I think the mapping is mostly fine.
AC_InVA (AC input apparent power) = 0 → because I am not connected to the grid during the day.
But I see that the value in op_va is not correct.
There is also a difference in grott between “- Grott values ​​retrieved:” and “- MQTT jsonmsg:” (see attachment 1)
Most values ​​need to be multiplied by .01
Some usage descriptions are also on the growatt server (attachment 2)


  • op_va - output apparent power
  • AC_InVA - AC input apparent power
  • OP_Curr - output current
  • Inv_Curr - inv current
  • ebatDischarToday - Bat discharge Energy today
  • eacDischarToday - AC discharge Energy today
  • ebatDischarTotal - Bat discharge Energy total
  • eacDischarTotal - AC discharge Energy total

according to “Growatt OffGrid SPF5000 Modbus RS485 RTU Protocol” these field names have the descriptions above and probably the channels should be like that too.

I don’t really understand the mapping in the above code; what does this part of the code do:
public @Nullable @SerializedName(value = “op_va”, alternate = { “AC_InVA” }) Integer inverter_va;

Yeah. It is clear what the former means. But what do you think the latter one means? The AC supply is not a battery, so it cannot ‘discharge’… Does the app tell you anything more?

@Atinjo55 based on your log, I shall make some changes to the channel mappings, and also add some new channels.
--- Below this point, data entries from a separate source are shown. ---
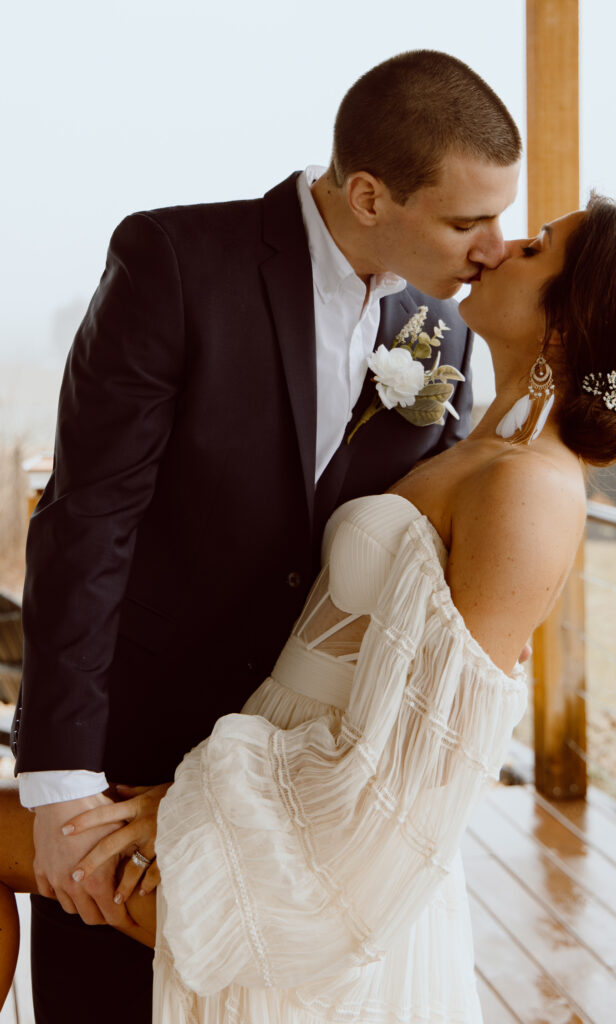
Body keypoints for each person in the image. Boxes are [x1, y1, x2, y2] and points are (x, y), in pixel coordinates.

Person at [3, 195, 616, 1022]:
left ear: (564, 325)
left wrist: (194, 806)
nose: (502, 248)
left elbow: (425, 767)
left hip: (315, 855)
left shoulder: (530, 488)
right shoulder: (483, 447)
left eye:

I will post you a link to the new Jar file, and I hope you can test it and confirm that it shows the correct data for your inverter type.

sorry I was away for a while.
spf5000es is not an inverter at all but a storage inverter

in the upper left corner under “photovoltaic device-power-rated power=20Kw” it is not the power of my solar power plant but the power of my four inverters (4X5Kw)

I am sending three pictures here for cross reference between the grott and the app.
They are all taken at approximately the same time when the devices are connected to the grid and the batteries are charging.
I will do the same later in the day when the devices are disconnected from the grid and the solar power plant is operating.
My installation does not transmit electricity to the grid.



For reference can you please tell me the model number of those inverters, plus send me the OH log for one of them?